Some poaching of pandas still occurs, and even low levels of poaching can have grave consequences for such an endangered species. In recent years, several panda pelts being sold for large sums have been confiscated, but there is little information about the dynamics and dimensions of this market. Pandas are also unintentionally injured or killed in traps and snares set for other animals, such as musk deer and black bears.
WWF’s Work with Pandas
In 1979, WWF was invited by the Chinese government to collaborate in panda conservation, becoming the first international conservation organization to work in China. In 1980, Dr. George Schaller began the first-ever intensive research program on wild panda ecology and behavior, carried out for WWF in collaboration with Chinese scientists.
In 1997, WWF initiated a community-based conservation program in Pingwu County, Sichuan Province, home to the largest concentration of pandas in China. The program teaches local people how to protect panda habitat without compromising their economic livelihood, by training them in sustainable logging methods, introducing new income-generating activities like ecotourism and raising local awareness about conservation.

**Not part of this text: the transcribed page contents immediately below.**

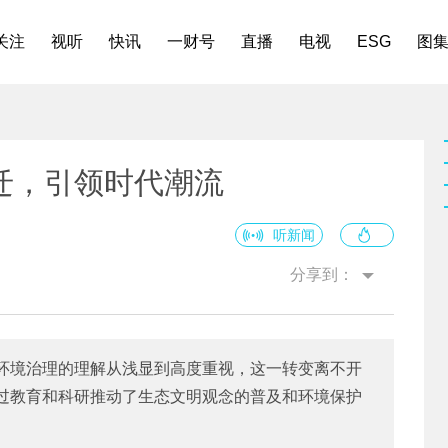
关注
视听
快讯
一财号
直播
电视
ESG
图
迁，引领时代潮流
听新闻
分享到：
环境治理的理解从浅显到高度重视，这一转变离不开
过教育和科研推动了生态文明观念的普及和环境保护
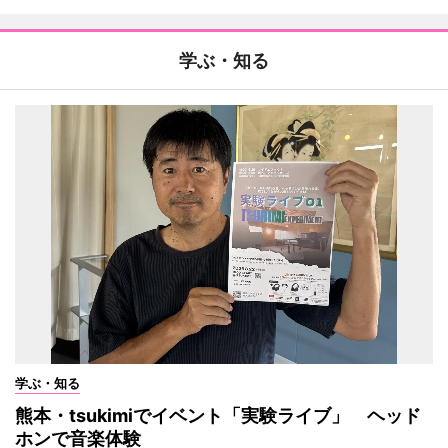
学ぶ・知る
学ぶ・知る
熊本・tsukimiでイベント「実験ライブ」 ヘッド
ホンで音楽体験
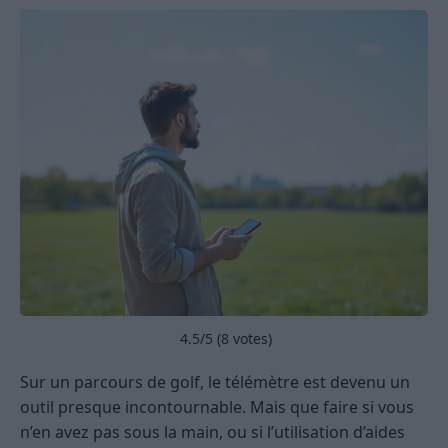
4.5
/5 (
8
votes)
Sur un parcours de golf, le télémètre est devenu un
outil presque incontournable. Mais que faire si vous
n’en avez pas sous la main, ou si l’utilisation d’aides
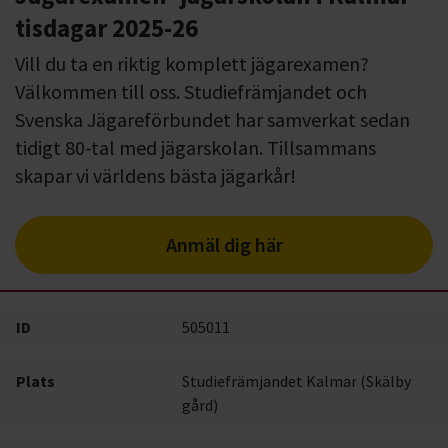
tisdagar 2025-26
Vill du ta en riktig komplett jägarexamen?
Välkommen till oss. Studiefrämjandet och
Svenska Jägareförbundet har samverkat sedan
tidigt 80-tal med jägarskolan. Tillsammans
skapar vi världens bästa jägarkår!
Anmäl dig här
ID
505011
Plats
Studiefrämjandet Kalmar (Skälby
gård)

In the past six years, WWF has trained more than 300 panda reserve staff and local government officials in nature reserve management, wildlife monitoring, anti-poaching patrolling and innovative community-based conservation approaches.
One of the major milestones of the first decade of cooperation between WWF and China’s State Forestry Administration was the creation of the "National Conservation Management Plan for the Giant Panda and Its Habitat" in 1992. The plan called for additional nature reserves, improvements in existing reserves and migratory corridors to reconnect isolated populations. By the end of 2003, the Chinese government had established 40 panda reserves, protecting 1,040,000 ha and about 45% of the total giant panda habitat.